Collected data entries
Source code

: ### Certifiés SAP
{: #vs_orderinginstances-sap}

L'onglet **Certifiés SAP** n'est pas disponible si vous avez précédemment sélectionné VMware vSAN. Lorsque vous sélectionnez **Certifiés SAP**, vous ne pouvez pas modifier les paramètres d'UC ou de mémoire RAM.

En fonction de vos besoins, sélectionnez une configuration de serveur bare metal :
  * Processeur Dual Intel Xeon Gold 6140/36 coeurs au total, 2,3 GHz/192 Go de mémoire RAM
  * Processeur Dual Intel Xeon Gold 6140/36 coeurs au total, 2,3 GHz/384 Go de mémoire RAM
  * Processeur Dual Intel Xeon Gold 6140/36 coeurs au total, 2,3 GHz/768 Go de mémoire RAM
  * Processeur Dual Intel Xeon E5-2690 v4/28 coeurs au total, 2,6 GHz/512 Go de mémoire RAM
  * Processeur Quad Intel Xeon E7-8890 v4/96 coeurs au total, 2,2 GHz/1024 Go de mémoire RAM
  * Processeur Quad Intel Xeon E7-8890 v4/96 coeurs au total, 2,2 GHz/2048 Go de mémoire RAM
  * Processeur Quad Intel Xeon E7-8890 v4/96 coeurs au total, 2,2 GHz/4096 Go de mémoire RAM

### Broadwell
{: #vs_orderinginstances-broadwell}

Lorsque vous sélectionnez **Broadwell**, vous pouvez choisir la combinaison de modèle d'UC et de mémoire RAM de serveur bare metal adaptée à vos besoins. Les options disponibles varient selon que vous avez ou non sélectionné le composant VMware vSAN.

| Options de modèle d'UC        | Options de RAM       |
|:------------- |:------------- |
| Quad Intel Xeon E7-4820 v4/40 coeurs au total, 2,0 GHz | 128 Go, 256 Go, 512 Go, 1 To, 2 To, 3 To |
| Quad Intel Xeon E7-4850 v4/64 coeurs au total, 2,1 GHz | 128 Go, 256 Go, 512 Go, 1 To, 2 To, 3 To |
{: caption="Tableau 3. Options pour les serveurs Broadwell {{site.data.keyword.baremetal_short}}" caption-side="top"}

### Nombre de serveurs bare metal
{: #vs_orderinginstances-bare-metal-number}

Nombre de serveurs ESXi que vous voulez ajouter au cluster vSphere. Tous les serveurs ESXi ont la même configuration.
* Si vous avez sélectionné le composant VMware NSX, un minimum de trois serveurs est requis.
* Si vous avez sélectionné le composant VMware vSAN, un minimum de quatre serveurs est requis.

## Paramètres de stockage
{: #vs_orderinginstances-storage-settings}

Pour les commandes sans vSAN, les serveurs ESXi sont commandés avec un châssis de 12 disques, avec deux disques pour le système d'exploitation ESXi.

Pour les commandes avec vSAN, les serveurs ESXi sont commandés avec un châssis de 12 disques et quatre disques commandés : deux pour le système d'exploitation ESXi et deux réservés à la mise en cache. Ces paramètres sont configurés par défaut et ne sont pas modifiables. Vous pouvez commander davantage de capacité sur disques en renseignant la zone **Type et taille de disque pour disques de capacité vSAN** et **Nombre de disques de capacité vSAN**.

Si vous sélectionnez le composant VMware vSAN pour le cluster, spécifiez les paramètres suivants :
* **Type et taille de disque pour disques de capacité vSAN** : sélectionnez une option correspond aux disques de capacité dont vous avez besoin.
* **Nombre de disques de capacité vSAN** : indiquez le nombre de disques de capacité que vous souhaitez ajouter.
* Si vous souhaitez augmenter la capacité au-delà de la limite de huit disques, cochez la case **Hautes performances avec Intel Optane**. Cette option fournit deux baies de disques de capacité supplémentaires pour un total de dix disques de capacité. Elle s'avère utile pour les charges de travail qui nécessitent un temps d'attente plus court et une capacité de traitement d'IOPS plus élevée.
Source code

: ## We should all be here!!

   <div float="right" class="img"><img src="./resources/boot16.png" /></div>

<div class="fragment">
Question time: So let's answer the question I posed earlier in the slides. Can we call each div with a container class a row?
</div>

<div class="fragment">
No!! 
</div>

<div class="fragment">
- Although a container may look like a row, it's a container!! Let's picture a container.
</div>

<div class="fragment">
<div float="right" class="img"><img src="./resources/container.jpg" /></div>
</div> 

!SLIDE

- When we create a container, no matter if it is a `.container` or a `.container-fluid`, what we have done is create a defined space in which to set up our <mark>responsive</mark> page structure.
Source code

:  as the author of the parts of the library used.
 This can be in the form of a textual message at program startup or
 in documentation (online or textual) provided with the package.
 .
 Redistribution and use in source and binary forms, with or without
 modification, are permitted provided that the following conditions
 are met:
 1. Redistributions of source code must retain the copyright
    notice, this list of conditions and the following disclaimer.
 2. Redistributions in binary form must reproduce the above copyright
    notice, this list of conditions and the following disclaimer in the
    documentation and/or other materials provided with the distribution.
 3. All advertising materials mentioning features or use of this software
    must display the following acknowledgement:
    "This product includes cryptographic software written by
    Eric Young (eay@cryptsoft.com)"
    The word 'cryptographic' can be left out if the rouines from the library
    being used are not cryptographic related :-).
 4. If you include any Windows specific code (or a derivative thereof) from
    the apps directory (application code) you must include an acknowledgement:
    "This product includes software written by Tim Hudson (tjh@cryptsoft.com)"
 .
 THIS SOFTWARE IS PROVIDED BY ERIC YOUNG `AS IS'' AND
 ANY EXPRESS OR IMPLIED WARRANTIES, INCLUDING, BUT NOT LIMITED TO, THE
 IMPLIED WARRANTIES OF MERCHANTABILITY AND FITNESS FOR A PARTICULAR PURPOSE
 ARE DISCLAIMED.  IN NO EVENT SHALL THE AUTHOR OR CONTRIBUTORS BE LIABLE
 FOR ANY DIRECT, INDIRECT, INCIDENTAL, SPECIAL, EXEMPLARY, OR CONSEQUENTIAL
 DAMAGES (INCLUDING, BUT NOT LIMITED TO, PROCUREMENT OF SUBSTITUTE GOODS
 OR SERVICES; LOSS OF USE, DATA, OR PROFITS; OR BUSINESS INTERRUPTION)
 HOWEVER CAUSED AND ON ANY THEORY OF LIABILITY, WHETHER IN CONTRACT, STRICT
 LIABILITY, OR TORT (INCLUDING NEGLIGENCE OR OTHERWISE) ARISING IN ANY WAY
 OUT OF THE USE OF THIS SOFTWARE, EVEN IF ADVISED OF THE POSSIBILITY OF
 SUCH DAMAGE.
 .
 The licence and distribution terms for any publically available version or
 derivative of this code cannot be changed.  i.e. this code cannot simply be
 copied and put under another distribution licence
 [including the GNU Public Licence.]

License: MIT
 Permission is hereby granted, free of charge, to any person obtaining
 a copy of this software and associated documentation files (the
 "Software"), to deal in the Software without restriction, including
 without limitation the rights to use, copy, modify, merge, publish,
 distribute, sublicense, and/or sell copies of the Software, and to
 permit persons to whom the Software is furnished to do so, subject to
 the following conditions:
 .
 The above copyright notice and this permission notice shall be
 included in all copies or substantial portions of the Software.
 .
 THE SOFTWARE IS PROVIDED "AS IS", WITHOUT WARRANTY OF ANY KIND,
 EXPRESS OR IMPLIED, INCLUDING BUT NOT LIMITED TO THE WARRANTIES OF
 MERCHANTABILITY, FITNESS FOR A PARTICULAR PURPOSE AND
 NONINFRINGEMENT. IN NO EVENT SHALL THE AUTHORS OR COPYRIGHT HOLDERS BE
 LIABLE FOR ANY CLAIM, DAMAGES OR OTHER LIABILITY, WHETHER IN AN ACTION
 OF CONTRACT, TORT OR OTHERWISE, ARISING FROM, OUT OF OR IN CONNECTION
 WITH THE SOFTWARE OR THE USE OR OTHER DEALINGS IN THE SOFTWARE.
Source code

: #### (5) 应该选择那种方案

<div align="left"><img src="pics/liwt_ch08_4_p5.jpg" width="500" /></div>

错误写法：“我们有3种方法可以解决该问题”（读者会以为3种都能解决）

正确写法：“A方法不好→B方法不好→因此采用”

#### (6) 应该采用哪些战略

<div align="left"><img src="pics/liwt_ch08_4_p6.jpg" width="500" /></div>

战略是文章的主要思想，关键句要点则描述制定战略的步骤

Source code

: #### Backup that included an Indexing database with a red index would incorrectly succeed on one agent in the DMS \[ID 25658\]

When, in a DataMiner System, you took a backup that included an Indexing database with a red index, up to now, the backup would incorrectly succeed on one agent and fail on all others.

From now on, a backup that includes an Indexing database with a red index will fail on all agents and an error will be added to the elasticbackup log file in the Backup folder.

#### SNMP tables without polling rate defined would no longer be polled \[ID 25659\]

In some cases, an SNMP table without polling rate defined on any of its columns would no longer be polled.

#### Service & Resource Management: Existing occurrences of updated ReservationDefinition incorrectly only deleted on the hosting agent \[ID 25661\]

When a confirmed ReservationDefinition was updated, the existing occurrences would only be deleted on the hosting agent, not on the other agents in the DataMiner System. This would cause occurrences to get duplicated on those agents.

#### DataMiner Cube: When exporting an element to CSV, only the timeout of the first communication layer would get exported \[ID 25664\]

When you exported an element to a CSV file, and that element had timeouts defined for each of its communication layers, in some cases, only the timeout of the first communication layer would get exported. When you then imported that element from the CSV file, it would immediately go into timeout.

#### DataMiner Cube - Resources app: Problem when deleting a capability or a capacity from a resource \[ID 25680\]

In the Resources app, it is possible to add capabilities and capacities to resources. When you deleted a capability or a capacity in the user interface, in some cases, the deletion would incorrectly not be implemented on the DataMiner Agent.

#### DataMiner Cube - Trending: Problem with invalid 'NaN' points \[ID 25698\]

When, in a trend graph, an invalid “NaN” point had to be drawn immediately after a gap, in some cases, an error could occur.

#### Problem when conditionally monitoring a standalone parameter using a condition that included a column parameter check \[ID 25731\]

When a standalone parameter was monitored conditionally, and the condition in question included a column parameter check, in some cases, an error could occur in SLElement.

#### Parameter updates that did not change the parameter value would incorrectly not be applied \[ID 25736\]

TASK TO COMPLETE: Filter the records down to each line that contains the string "IMPLIED", matching case exactly.

RESULT:
 ANY EXPRESS OR IMPLIED WARRANTIES, INCLUDING, BUT NOT LIMITED TO, THE
 IMPLIED WARRANTIES OF MERCHANTABILITY AND FITNESS FOR A PARTICULAR PURPOSE
 EXPRESS OR IMPLIED, INCLUDING BUT NOT LIMITED TO THE WARRANTIES OF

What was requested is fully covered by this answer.